Il buon senso di un leader omosessuale
L’estensione della norma infatti è stata criticata anche da esponenti del mondo LGBT quali Michel Frauchiger, co-presidente di “Sonderrecht NEIN!”, un comitato dal nome significativo, «No a diritti speciali!», il quale, in un’intervista, ha affermato: «Il diritto penale non è uno strumento di governo socio-politico. Come omosessuale mi impegno con convinzione per lottare contro l’attuale estensione della norma penale antirazzismo. È importante per me sottolineare in tutta chiarezza che una protezione specifica del profilo legale degli omosessuali e dei bisessuali è diametralmente opposta alla parità dei diritti».
Alcuni giorni fa fautori e oppositori della nuova norma si sono confrontati nell’Università della Svizzera italiana di Lugano. Chiara la posizione di Leonardo Valsangiacomo, esponente dei Giovani UDc, riportate da www.ticinotoday.ch
«Non siamo omofobi», sottolinea Valsangiacomo, «e abbiamo a cuore la libertà di espressione e di opinione. Quello che ci spaventa è che questa possa essere limitata oltremodo, in virtù di un’interpretazione troppo flessibile. La nostra domanda è: dove sta la linea rossa fra libertà d’espressione e discriminazione?».

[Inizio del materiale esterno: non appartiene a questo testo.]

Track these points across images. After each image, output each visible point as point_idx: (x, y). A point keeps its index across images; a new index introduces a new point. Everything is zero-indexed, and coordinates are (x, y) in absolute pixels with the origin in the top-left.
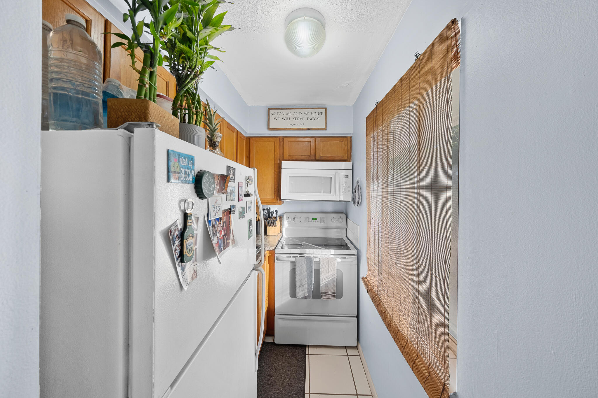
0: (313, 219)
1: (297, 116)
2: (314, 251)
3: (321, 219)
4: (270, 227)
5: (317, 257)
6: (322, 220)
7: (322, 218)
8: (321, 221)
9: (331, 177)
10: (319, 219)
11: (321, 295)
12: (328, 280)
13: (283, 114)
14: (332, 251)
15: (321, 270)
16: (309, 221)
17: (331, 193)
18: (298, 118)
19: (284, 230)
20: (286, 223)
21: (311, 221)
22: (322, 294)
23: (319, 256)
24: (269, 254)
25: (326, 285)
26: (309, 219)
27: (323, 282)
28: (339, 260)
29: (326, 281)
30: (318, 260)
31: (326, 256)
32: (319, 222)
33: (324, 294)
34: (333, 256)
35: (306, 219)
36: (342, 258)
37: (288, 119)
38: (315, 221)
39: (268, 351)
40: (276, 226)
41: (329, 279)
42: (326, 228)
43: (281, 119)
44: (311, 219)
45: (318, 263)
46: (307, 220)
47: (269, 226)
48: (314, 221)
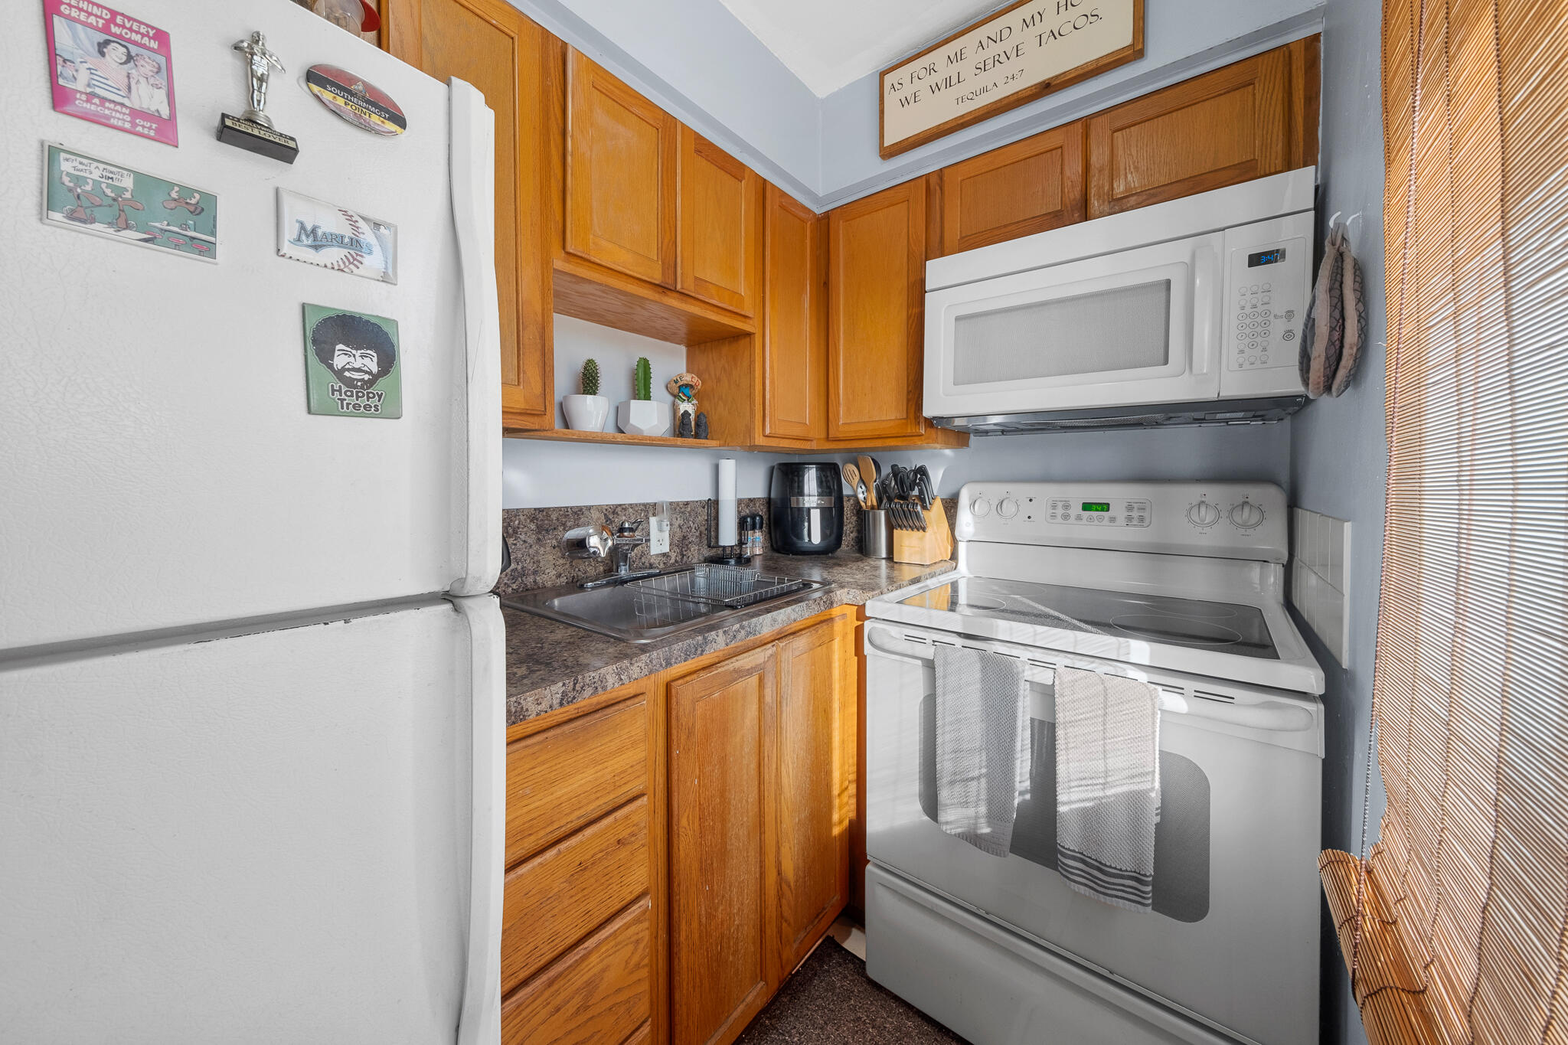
0: (1087, 507)
1: (994, 49)
2: (1035, 631)
3: (1130, 508)
4: (904, 532)
5: (1050, 666)
6: (1135, 514)
7: (1135, 505)
8: (1129, 518)
9: (1168, 282)
10: (1118, 510)
11: (1059, 856)
12: (1101, 794)
13: (931, 70)
14: (1140, 649)
15: (1060, 733)
16: (1066, 517)
17: (1166, 362)
18: (997, 58)
19: (962, 548)
20: (966, 519)
21: (1079, 518)
22: (1064, 855)
23: (1061, 661)
24: (858, 619)
25: (1092, 817)
26: (1067, 507)
27: (1074, 797)
28: (1175, 703)
29: (1091, 795)
30: (1045, 677)
31: (1102, 668)
32: (1121, 519)
33: (1074, 858)
34: (1143, 677)
35: (1054, 507)
36: (1200, 695)
37: (954, 80)
38: (1101, 519)
39: (838, 990)
40: (924, 529)
41: (1110, 792)
42: (1159, 553)
43: (925, 93)
44: (1076, 509)
45: (1047, 694)
46: (1060, 511)
47: (900, 526)
48: (1090, 519)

Domani, in Svizzera, la libertà di dire che una famiglia è composta da un uomo e da una donna esisterà ancora? Si potrà ancora dire che non esistono figli di una coppia omosessuale in quanto l’unica prole è quella generata dall’unione di uomo e di una donna? Sarà possibile per un pasticcere rifiutarsi di preparare una torta per coppie omosessuali o spendersi pubblicamente per la difesa della famiglia naturale. oppure chi lo farà sarà un criminale?